== What the exercise asks ==
Sort through the data and copy the lines holding the word "shoulder".

---------- Available data

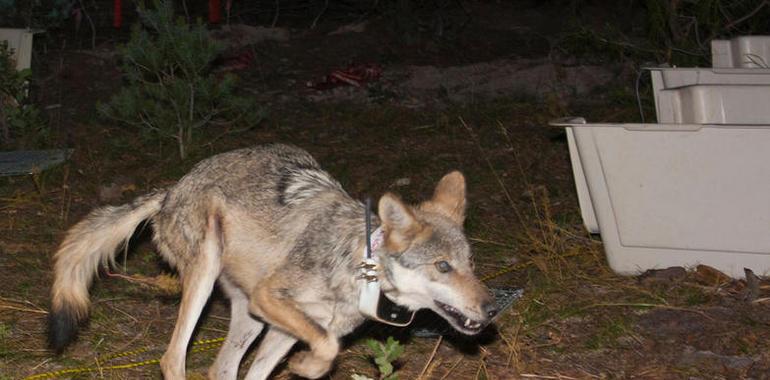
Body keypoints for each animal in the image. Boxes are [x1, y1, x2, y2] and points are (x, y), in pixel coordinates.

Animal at [51, 144, 498, 378]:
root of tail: (171, 189)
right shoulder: (273, 300)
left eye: (472, 264)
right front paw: (307, 367)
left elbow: (309, 352)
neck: (357, 269)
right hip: (209, 278)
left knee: (221, 368)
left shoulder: (283, 328)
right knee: (173, 358)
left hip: (248, 317)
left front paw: (304, 366)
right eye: (443, 267)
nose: (493, 309)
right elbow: (327, 348)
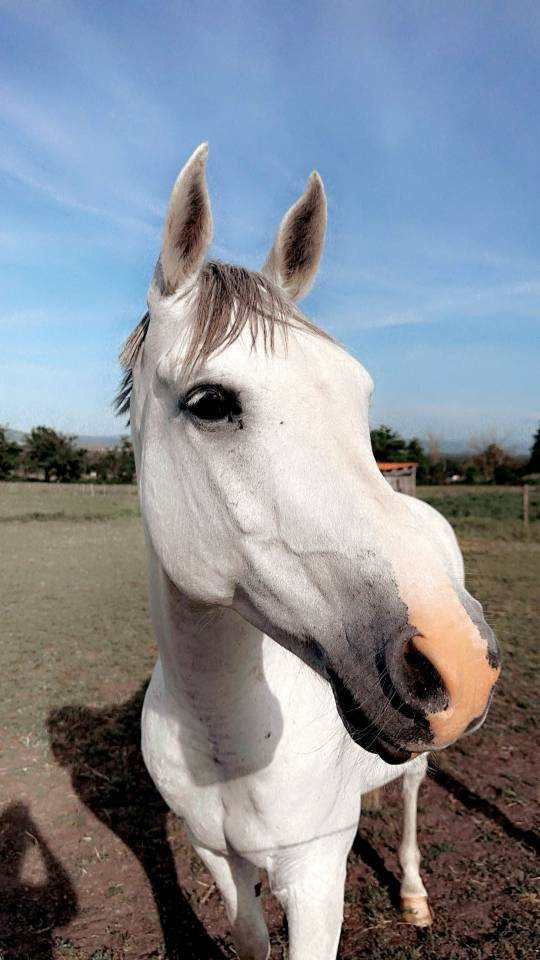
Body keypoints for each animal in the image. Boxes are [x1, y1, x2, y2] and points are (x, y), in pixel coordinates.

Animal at [116, 144, 500, 960]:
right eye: (209, 403)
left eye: (360, 397)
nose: (458, 660)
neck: (227, 733)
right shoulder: (218, 859)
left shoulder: (318, 873)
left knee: (411, 796)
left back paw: (415, 895)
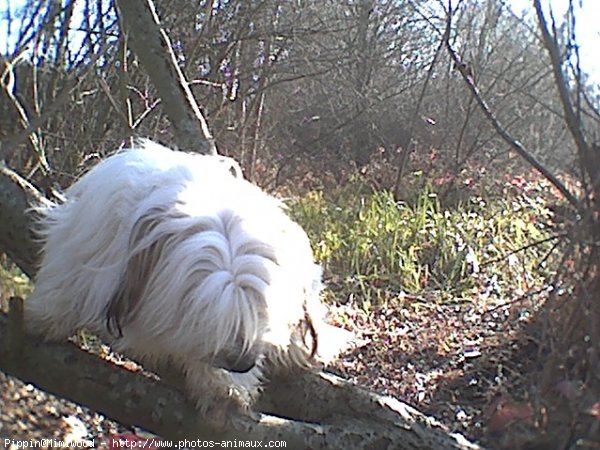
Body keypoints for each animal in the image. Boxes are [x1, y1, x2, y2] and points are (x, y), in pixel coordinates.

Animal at [25, 141, 350, 422]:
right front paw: (49, 317)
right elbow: (69, 278)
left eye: (261, 311)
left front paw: (224, 386)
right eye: (208, 312)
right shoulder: (91, 241)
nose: (242, 363)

--------------------

== Finished task ==
right shoulder: (273, 300)
left shoulder: (283, 328)
right shoulder: (218, 859)
left shoulder: (318, 873)
right shoulder: (91, 241)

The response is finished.